Exercise prompt ▸ Reproduce the data below, replacing every "collectors" with "collected by" and leaving everything else unchanged.
§ §
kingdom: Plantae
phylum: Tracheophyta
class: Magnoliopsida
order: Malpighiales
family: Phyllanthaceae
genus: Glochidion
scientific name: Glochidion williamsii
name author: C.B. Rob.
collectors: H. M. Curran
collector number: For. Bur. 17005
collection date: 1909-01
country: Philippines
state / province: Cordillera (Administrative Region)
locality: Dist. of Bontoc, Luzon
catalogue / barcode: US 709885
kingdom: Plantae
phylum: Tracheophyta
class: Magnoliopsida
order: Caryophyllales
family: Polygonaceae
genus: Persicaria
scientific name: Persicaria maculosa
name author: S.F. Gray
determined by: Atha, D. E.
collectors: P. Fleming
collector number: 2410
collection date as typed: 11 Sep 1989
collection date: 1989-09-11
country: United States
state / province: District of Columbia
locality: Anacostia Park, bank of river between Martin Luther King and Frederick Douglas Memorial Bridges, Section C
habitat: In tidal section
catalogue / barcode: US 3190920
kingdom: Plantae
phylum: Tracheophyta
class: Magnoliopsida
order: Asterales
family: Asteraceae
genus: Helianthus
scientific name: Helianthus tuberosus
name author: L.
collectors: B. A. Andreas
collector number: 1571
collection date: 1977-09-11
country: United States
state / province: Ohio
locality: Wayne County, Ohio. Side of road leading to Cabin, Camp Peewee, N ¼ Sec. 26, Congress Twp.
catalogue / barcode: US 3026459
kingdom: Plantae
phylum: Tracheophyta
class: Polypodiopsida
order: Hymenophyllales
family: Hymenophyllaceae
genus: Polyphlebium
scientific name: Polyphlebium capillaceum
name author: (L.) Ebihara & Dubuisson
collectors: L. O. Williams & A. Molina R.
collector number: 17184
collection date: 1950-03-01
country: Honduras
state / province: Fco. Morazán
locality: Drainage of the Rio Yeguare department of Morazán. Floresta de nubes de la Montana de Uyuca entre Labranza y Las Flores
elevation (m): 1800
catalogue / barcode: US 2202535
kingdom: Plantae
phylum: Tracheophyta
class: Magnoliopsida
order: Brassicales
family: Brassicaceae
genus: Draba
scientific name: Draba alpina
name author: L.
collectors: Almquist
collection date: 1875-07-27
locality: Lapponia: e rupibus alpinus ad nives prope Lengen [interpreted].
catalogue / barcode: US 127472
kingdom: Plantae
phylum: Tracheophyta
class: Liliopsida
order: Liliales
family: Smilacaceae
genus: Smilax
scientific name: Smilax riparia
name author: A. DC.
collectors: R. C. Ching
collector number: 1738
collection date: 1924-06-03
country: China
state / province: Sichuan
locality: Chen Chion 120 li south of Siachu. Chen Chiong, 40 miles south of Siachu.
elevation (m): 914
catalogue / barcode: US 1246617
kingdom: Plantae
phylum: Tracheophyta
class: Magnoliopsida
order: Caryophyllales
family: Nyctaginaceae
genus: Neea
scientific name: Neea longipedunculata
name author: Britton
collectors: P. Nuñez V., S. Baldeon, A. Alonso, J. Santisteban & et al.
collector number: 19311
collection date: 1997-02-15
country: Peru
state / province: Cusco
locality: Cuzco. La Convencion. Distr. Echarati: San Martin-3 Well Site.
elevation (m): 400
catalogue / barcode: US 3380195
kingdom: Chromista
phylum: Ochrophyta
§ §
Problem solution ▸
kingdom: Plantae
phylum: Tracheophyta
class: Magnoliopsida
order: Malpighiales
family: Phyllanthaceae
genus: Glochidion
scientific name: Glochidion williamsii
name author: C.B. Rob.
collected by: H. M. Curran
collector number: For. Bur. 17005
collection date: 1909-01
country: Philippines
state / province: Cordillera (Administrative Region)
locality: Dist. of Bontoc, Luzon
catalogue / barcode: US 709885
kingdom: Plantae
phylum: Tracheophyta
class: Magnoliopsida
order: Caryophyllales
family: Polygonaceae
genus: Persicaria
scientific name: Persicaria maculosa
name author: S.F. Gray
determined by: Atha, D. E.
collected by: P. Fleming
collector number: 2410
collection date as typed: 11 Sep 1989
collection date: 1989-09-11
country: United States
state / province: District of Columbia
locality: Anacostia Park, bank of river between Martin Luther King and Frederick Douglas Memorial Bridges, Section C
habitat: In tidal section
catalogue / barcode: US 3190920
kingdom: Plantae
phylum: Tracheophyta
class: Magnoliopsida
order: Asterales
family: Asteraceae
genus: Helianthus
scientific name: Helianthus tuberosus
name author: L.
collected by: B. A. Andreas
collector number: 1571
collection date: 1977-09-11
country: United States
state / province: Ohio
locality: Wayne County, Ohio. Side of road leading to Cabin, Camp Peewee, N ¼ Sec. 26, Congress Twp.
catalogue / barcode: US 3026459
kingdom: Plantae
phylum: Tracheophyta
class: Polypodiopsida
order: Hymenophyllales
family: Hymenophyllaceae
genus: Polyphlebium
scientific name: Polyphlebium capillaceum
name author: (L.) Ebihara & Dubuisson
collected by: L. O. Williams & A. Molina R.
collector number: 17184
collection date: 1950-03-01
country: Honduras
state / province: Fco. Morazán
locality: Drainage of the Rio Yeguare department of Morazán. Floresta de nubes de la Montana de Uyuca entre Labranza y Las Flores
elevation (m): 1800
catalogue / barcode: US 2202535
kingdom: Plantae
phylum: Tracheophyta
class: Magnoliopsida
order: Brassicales
family: Brassicaceae
genus: Draba
scientific name: Draba alpina
name author: L.
collected by: Almquist
collection date: 1875-07-27
locality: Lapponia: e rupibus alpinus ad nives prope Lengen [interpreted].
catalogue / barcode: US 127472
kingdom: Plantae
phylum: Tracheophyta
class: Liliopsida
order: Liliales
family: Smilacaceae
genus: Smilax
scientific name: Smilax riparia
name author: A. DC.
collected by: R. C. Ching
collector number: 1738
collection date: 1924-06-03
country: China
state / province: Sichuan
locality: Chen Chion 120 li south of Siachu. Chen Chiong, 40 miles south of Siachu.
elevation (m): 914
catalogue / barcode: US 1246617
kingdom: Plantae
phylum: Tracheophyta
class: Magnoliopsida
order: Caryophyllales
family: Nyctaginaceae
genus: Neea
scientific name: Neea longipedunculata
name author: Britton
collected by: P. Nuñez V., S. Baldeon, A. Alonso, J. Santisteban & et al.
collector number: 19311
collection date: 1997-02-15
country: Peru
state / province: Cusco
locality: Cuzco. La Convencion. Distr. Echarati: San Martin-3 Well Site.
elevation (m): 400
catalogue / barcode: US 3380195
kingdom: Chromista
phylum: Ochrophyta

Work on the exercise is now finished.